Hong Kong stocks rise to 4-month highs as corporate buy-backs lift investor sentiment

Hong Kong stocks advanced in early deals on Wednesday, lifting the benchmark index to a four-month high, as a growing number of corporate buy-backs lifted hopes that more companies will return excess cash to shareholders and support market gains.

The Hang Seng Index jumped 2 per cent to 17,160.21 as of 11.19am local time, on track for the highest close since November 28. The Hang Seng Tech Index gained 2.7 per cent and the Shanghai Composite Index retreated 0.3 per cent.

Hang Seng Bank rallied 5.4 per cent to HK$99.15 after unveiling a share buy-back programme worth HK$3 billion (US$383.1 million). E-commerce behemoth Alibaba Group Holding gained 5.3 per cent to HK$74.20 and Tencent Holdings rose 2.8 per cent to HK$313.40. Both of the biggest constituents of the Hang Seng Index, have unveiled stock repurchases this year.

“Corporate buy-backs are a rational choice for companies that see their share prices as undervalued,” said Yin Huiwei, an analyst at Mingsheng Securities. “Buy-backs are typically one of the signs that the market has hit bottom and it means this may be a good time for investors to return.”

Some 61 Hong Kong-listed companies bought back combined HK$4.59 billion of their own stocks last week, with Tencent spending HK$3 billion for the biggest repurchase, according to Zheshang Securities.

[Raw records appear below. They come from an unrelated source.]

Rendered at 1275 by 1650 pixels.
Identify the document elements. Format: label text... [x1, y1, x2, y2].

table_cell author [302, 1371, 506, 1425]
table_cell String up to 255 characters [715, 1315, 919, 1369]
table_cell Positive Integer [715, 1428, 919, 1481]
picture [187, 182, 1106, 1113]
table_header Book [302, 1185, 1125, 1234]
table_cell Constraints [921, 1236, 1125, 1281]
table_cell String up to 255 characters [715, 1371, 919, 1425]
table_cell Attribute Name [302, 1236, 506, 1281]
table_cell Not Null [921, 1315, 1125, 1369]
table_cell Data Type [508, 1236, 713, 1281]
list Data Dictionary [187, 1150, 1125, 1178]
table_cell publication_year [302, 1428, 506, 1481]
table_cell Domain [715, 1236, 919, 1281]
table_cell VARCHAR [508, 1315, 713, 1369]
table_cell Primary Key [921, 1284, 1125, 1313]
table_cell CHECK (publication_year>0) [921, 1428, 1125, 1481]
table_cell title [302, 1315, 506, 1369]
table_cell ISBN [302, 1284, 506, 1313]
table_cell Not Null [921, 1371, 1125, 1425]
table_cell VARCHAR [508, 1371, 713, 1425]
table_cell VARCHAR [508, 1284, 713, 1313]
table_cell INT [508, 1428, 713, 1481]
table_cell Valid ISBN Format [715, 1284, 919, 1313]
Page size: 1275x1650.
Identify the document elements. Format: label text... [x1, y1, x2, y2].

The overall market sentiment has improved as US-China tensions ebbed following US Treasury Secretary Janet Yellen’s visit to China this week, stoking hopes buying interest could return after a four-year decline. The stock benchmark is priced at 6 times historical earnings, the lowest among major global markets, according to Bloomberg data.

Alibaba’s shares also rose following comments by its two co-founders that sought to boost employee morale by saying that the company has changed its culture to prioritise the interest of customers.

Elsewhere, Li Auto added 3.5 per cent to HK$126.20 and BYD strengthened 2.5 per cent to HK$212.40 after data from the industry association showed that sales of electric vehicles in China increased 30 per cent in March from a year ago.

Zijin Mining Group surged 5.7 per cent to HK$17.76 after gold prices set new highs fuelled by safe-haven buying. NetEase added 1.3 per cent to HK$159.50 after sources said the online game operator is expected to strike a deal with Blizzard Entertainment for redistributions of new titles in China.

Other major Asian markets were broadly weaker. Japan’s Nikkei 225 slipped 0.3 per cent and South Korea’s Kospi retreated 0.5 per cent, while Australia’s S&P/ASX 200 added 0.5 per cent.